:: PROVIDED RECORDS ::

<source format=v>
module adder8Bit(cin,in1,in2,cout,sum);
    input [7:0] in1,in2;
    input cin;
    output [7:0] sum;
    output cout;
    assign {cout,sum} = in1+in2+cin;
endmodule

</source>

:::
:: PROVIDED RECORDS ::

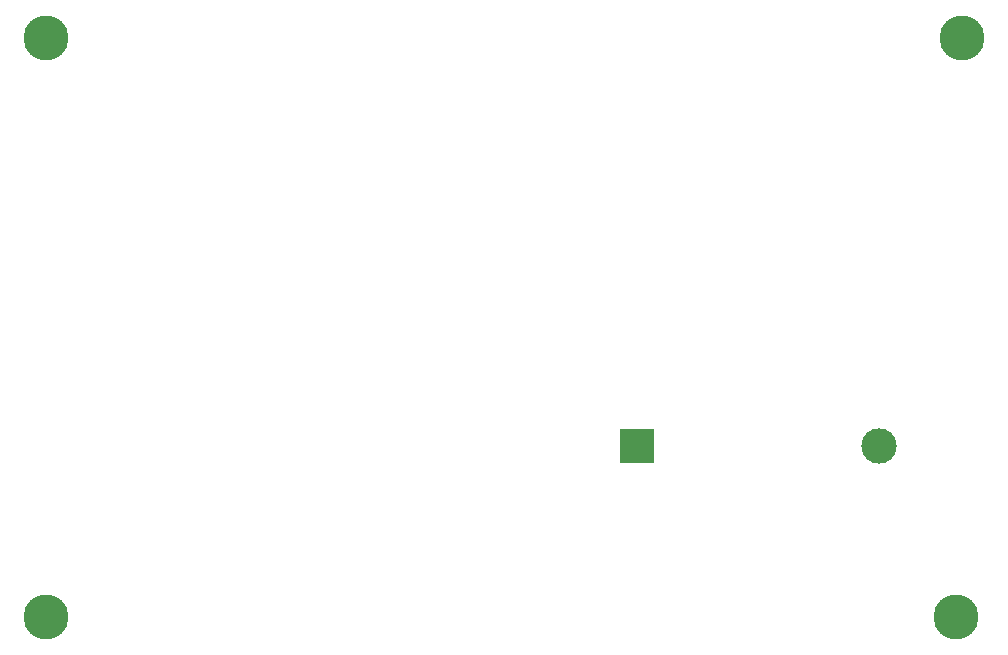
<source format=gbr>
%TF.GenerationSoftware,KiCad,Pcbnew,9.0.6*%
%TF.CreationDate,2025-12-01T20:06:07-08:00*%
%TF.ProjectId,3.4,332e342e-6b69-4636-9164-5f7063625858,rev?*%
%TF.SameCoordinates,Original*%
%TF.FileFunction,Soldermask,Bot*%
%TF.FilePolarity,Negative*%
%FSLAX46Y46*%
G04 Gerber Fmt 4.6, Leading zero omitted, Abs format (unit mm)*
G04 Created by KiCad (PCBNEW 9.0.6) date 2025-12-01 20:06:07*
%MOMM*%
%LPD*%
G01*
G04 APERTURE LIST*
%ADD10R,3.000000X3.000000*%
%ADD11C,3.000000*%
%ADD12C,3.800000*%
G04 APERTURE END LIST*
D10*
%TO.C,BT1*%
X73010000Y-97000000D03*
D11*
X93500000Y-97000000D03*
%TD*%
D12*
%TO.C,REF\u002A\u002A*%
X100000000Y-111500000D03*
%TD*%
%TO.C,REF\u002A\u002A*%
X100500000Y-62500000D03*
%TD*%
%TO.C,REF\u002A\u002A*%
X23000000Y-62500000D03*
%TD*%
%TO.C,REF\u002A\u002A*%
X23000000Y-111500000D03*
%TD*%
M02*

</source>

:::

THE PROBLEM:
Across the material above, how many lines include the word "cout"? Respond with nothing but the number.

RESULT:
3